Galaxy in the constellation Leo Minor

NGC 3106 is a lenticular galaxy in the constellation Leo Minor. The galaxy lies about 290 million light years away from Earth, which means, given its apparent dimensions, that NGC 3106 is approximately 100,000 light years across. It was discovered by William Herschel on March 13, 1785.

== Characteristics ==
The galaxy is characterised as a lenticular galaxy, having a disk and a bulge. Almost 95% of the stars in the bulge are old, created more than 6 billion years ago, while the stars in the disk are younger, as 77% are older than 6 billion years. Its nucleus is active and based on its emission is characterised as a LINER. There is also some star formation taking place at the central region of the galaxy disk, but not in the bulge. The star formation at the centre of the galaxy could be the result of tidal interaction.
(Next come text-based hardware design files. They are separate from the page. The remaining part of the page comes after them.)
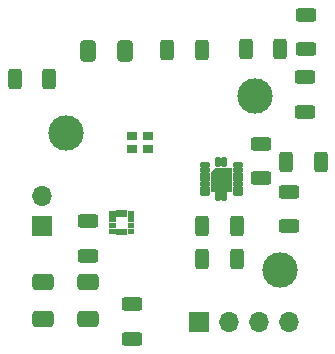
<source format=gbr>
%TF.GenerationSoftware,KiCad,Pcbnew,9.0.0*%
%TF.CreationDate,2025-03-19T16:08:28+01:00*%
%TF.ProjectId,PCB_rigide,5043425f-7269-4676-9964-652e6b696361,rev?*%
%TF.SameCoordinates,Original*%
%TF.FileFunction,Soldermask,Top*%
%TF.FilePolarity,Negative*%
%FSLAX46Y46*%
G04 Gerber Fmt 4.6, Leading zero omitted, Abs format (unit mm)*
G04 Created by KiCad (PCBNEW 9.0.0) date 2025-03-19 16:08:28*
%MOMM*%
%LPD*%
G01*
G04 APERTURE LIST*
G04 Aperture macros list*
%AMRoundRect*
0 Rectangle with rounded corners*
0 $1 Rounding radius*
0 $2 $3 $4 $5 $6 $7 $8 $9 X,Y pos of 4 corners*
0 Add a 4 corners polygon primitive as box body*
4,1,4,$2,$3,$4,$5,$6,$7,$8,$9,$2,$3,0*
0 Add four circle primitives for the rounded corners*
1,1,$1+$1,$2,$3*
1,1,$1+$1,$4,$5*
1,1,$1+$1,$6,$7*
1,1,$1+$1,$8,$9*
0 Add four rect primitives between the rounded corners*
20,1,$1+$1,$2,$3,$4,$5,0*
20,1,$1+$1,$4,$5,$6,$7,0*
20,1,$1+$1,$6,$7,$8,$9,0*
20,1,$1+$1,$8,$9,$2,$3,0*%
G04 Aperture macros list end*
%ADD10C,0.010000*%
%ADD11C,0.002000*%
%ADD12C,3.000000*%
%ADD13R,0.900000X0.800000*%
%ADD14RoundRect,0.250000X0.625000X-0.312500X0.625000X0.312500X-0.625000X0.312500X-0.625000X-0.312500X0*%
%ADD15RoundRect,0.250000X0.312500X0.625000X-0.312500X0.625000X-0.312500X-0.625000X0.312500X-0.625000X0*%
%ADD16R,1.700000X1.700000*%
%ADD17O,1.700000X1.700000*%
%ADD18RoundRect,0.250000X0.650000X-0.412500X0.650000X0.412500X-0.650000X0.412500X-0.650000X-0.412500X0*%
%ADD19RoundRect,0.250000X-0.312500X-0.625000X0.312500X-0.625000X0.312500X0.625000X-0.312500X0.625000X0*%
%ADD20RoundRect,0.116600X-0.315400X0.095400X-0.315400X-0.095400X0.315400X-0.095400X0.315400X0.095400X0*%
%ADD21RoundRect,0.116600X-0.095400X0.315400X-0.095400X-0.315400X0.095400X-0.315400X0.095400X0.315400X0*%
%ADD22RoundRect,0.250000X-0.625000X0.312500X-0.625000X-0.312500X0.625000X-0.312500X0.625000X0.312500X0*%
%ADD23RoundRect,0.250000X0.412500X0.650000X-0.412500X0.650000X-0.412500X-0.650000X0.412500X-0.650000X0*%
G04 APERTURE END LIST*
D10*
%TO.C,U2*%
X87838000Y-42389000D02*
X87388000Y-42389000D01*
X87388000Y-41989000D01*
X87838000Y-41989000D01*
X87838000Y-42389000D01*
G36*
X87838000Y-42389000D02*
G01*
X87388000Y-42389000D01*
X87388000Y-41989000D01*
X87838000Y-41989000D01*
X87838000Y-42389000D01*
G37*
X87838000Y-42889000D02*
X87388000Y-42889000D01*
X87388000Y-42489000D01*
X87838000Y-42489000D01*
X87838000Y-42889000D01*
G36*
X87838000Y-42889000D02*
G01*
X87388000Y-42889000D01*
X87388000Y-42489000D01*
X87838000Y-42489000D01*
X87838000Y-42889000D01*
G37*
X87838000Y-43389000D02*
X87388000Y-43389000D01*
X87388000Y-42989000D01*
X87838000Y-42989000D01*
X87838000Y-43389000D01*
G36*
X87838000Y-43389000D02*
G01*
X87388000Y-43389000D01*
X87388000Y-42989000D01*
X87838000Y-42989000D01*
X87838000Y-43389000D01*
G37*
X87838000Y-43889000D02*
X87388000Y-43889000D01*
X87388000Y-43489000D01*
X87838000Y-43489000D01*
X87838000Y-43889000D01*
G36*
X87838000Y-43889000D02*
G01*
X87388000Y-43889000D01*
X87388000Y-43489000D01*
X87838000Y-43489000D01*
X87838000Y-43889000D01*
G37*
X88338000Y-42389000D02*
X87938000Y-42389000D01*
X87938000Y-41939000D01*
X88338000Y-41939000D01*
X88338000Y-42389000D01*
G36*
X88338000Y-42389000D02*
G01*
X87938000Y-42389000D01*
X87938000Y-41939000D01*
X88338000Y-41939000D01*
X88338000Y-42389000D01*
G37*
X88338000Y-43939000D02*
X87938000Y-43939000D01*
X87938000Y-43489000D01*
X88338000Y-43489000D01*
X88338000Y-43939000D01*
G36*
X88338000Y-43939000D02*
G01*
X87938000Y-43939000D01*
X87938000Y-43489000D01*
X88338000Y-43489000D01*
X88338000Y-43939000D01*
G37*
X88838000Y-42389000D02*
X88438000Y-42389000D01*
X88438000Y-41939000D01*
X88838000Y-41939000D01*
X88838000Y-42389000D01*
G36*
X88838000Y-42389000D02*
G01*
X88438000Y-42389000D01*
X88438000Y-41939000D01*
X88838000Y-41939000D01*
X88838000Y-42389000D01*
G37*
X88838000Y-43939000D02*
X88438000Y-43939000D01*
X88438000Y-43489000D01*
X88838000Y-43489000D01*
X88838000Y-43939000D01*
G36*
X88838000Y-43939000D02*
G01*
X88438000Y-43939000D01*
X88438000Y-43489000D01*
X88838000Y-43489000D01*
X88838000Y-43939000D01*
G37*
X89388000Y-42389000D02*
X88938000Y-42389000D01*
X88938000Y-41989000D01*
X89388000Y-41989000D01*
X89388000Y-42389000D01*
G36*
X89388000Y-42389000D02*
G01*
X88938000Y-42389000D01*
X88938000Y-41989000D01*
X89388000Y-41989000D01*
X89388000Y-42389000D01*
G37*
X89388000Y-42889000D02*
X88938000Y-42889000D01*
X88938000Y-42489000D01*
X89388000Y-42489000D01*
X89388000Y-42889000D01*
G36*
X89388000Y-42889000D02*
G01*
X88938000Y-42889000D01*
X88938000Y-42489000D01*
X89388000Y-42489000D01*
X89388000Y-42889000D01*
G37*
X89388000Y-43389000D02*
X88938000Y-43389000D01*
X88938000Y-42989000D01*
X89388000Y-42989000D01*
X89388000Y-43389000D01*
G36*
X89388000Y-43389000D02*
G01*
X88938000Y-43389000D01*
X88938000Y-42989000D01*
X89388000Y-42989000D01*
X89388000Y-43389000D01*
G37*
X89388000Y-43889000D02*
X88938000Y-43889000D01*
X88938000Y-43489000D01*
X89388000Y-43489000D01*
X89388000Y-43889000D01*
G36*
X89388000Y-43889000D02*
G01*
X88938000Y-43889000D01*
X88938000Y-43489000D01*
X89388000Y-43489000D01*
X89388000Y-43889000D01*
G37*
D11*
%TO.C,U1*%
X97731600Y-40273800D02*
X96027600Y-40273800D01*
X96027600Y-38729800D01*
X96387600Y-38369800D01*
X97731600Y-38369800D01*
X97731600Y-40273800D01*
G36*
X97731600Y-40273800D02*
G01*
X96027600Y-40273800D01*
X96027600Y-38729800D01*
X96387600Y-38369800D01*
X97731600Y-38369800D01*
X97731600Y-40273800D01*
G37*
%TD*%
D12*
%TO.C,J3*%
X83693000Y-35433000D03*
%TD*%
D13*
%TO.C,Y1*%
X89290000Y-36752000D03*
X90690000Y-36752000D03*
X90690000Y-35652000D03*
X89290000Y-35652000D03*
%TD*%
D14*
%TO.C,R2*%
X103936800Y-33582800D03*
X103936800Y-30657800D03*
%TD*%
D15*
%TO.C,R5*%
X95227000Y-28371800D03*
X92302000Y-28371800D03*
%TD*%
D16*
%TO.C,J1*%
X81661000Y-43307000D03*
D17*
X81661000Y-40767000D03*
%TD*%
D14*
%TO.C,R8*%
X89281000Y-52836000D03*
X89281000Y-49911000D03*
%TD*%
%TO.C,R4*%
X102616000Y-43311000D03*
X102616000Y-40386000D03*
%TD*%
D18*
%TO.C,C2*%
X81788000Y-51155600D03*
X81788000Y-48030600D03*
%TD*%
D12*
%TO.C,J5*%
X99695000Y-32258000D03*
%TD*%
D19*
%TO.C,R3*%
X95246000Y-46101000D03*
X98171000Y-46101000D03*
%TD*%
D12*
%TO.C,J4*%
X101854000Y-46990000D03*
%TD*%
D20*
%TO.C,U1*%
X95454600Y-38121800D03*
X95454600Y-38521800D03*
X95454600Y-38921800D03*
X95454600Y-39321800D03*
X95454600Y-39721800D03*
X95454600Y-40121800D03*
X95454600Y-40521800D03*
D21*
X96629600Y-40741800D03*
X97129600Y-40746800D03*
D20*
X98304600Y-40521800D03*
X98304600Y-40121800D03*
X98304600Y-39721800D03*
X98304600Y-39321800D03*
X98304600Y-38921800D03*
X98304600Y-38521800D03*
X98304600Y-38121800D03*
D21*
X97129600Y-37896800D03*
X96629600Y-37896800D03*
%TD*%
D18*
%TO.C,C1*%
X85598000Y-51131000D03*
X85598000Y-48006000D03*
%TD*%
D22*
%TO.C,R1*%
X100203000Y-36318000D03*
X100203000Y-39243000D03*
%TD*%
D19*
%TO.C,R12*%
X102358000Y-37846000D03*
X105283000Y-37846000D03*
%TD*%
%TO.C,R9*%
X79371000Y-30861000D03*
X82296000Y-30861000D03*
%TD*%
D14*
%TO.C,R6*%
X85598000Y-45785500D03*
X85598000Y-42860500D03*
%TD*%
D19*
%TO.C,R7*%
X95250000Y-43307000D03*
X98175000Y-43307000D03*
%TD*%
D23*
%TO.C,C3*%
X88723000Y-28448000D03*
X85598000Y-28448000D03*
%TD*%
D22*
%TO.C,R10*%
X104013000Y-25400000D03*
X104013000Y-28325000D03*
%TD*%
D19*
%TO.C,R11*%
X98929000Y-28321000D03*
X101854000Y-28321000D03*
%TD*%
D16*
%TO.C,J2*%
X94996000Y-51409600D03*
D17*
X97536000Y-51409600D03*
X100076000Y-51409600D03*
X102616000Y-51409600D03*
%TD*%
M02*

</source>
The outer regions of the galaxy feature faint structures that resemble spiral arms. Although otherwise faint, they are the source of more than half of the H-alpha emission of the galaxy. HII regions have been detected in these spiral features, indicating they are locations of active star formation. The star formation rate is estimated to be 0.1–0.3 per year. The innermost star formation ring has a radius of 20 arcseconds while the galaxy has a series of rings.

==Supernovae==
Four supernovae have been discovered in NGC 3106:
- SN 1983J (type unknown, mag. 16.0) was discovered by Russian astronomer Natalya Metlova on 8 April 1983.
- SN 2009gt (type unknown, mag. 16.1) was discovered by the Catalina Real-time Transient Survey on 25 June 2009.
- SN 2021aewn (Type II, mag. 18.658) was discovered by ATLAS on 18 November 2021.
- SN 2025aauj (Type Ia, mag. 17.6858) was discovered by the Zwicky Transient Facility on 18 October 2025.

== Nearby galaxies ==
NGC 3106 is a field galaxy, meaning it doesn't belong in a galaxy group. Seven dwarf companion galaxies have been found in its vicinity. Other nearby galaxies include NGC 3116 and UGC 5481.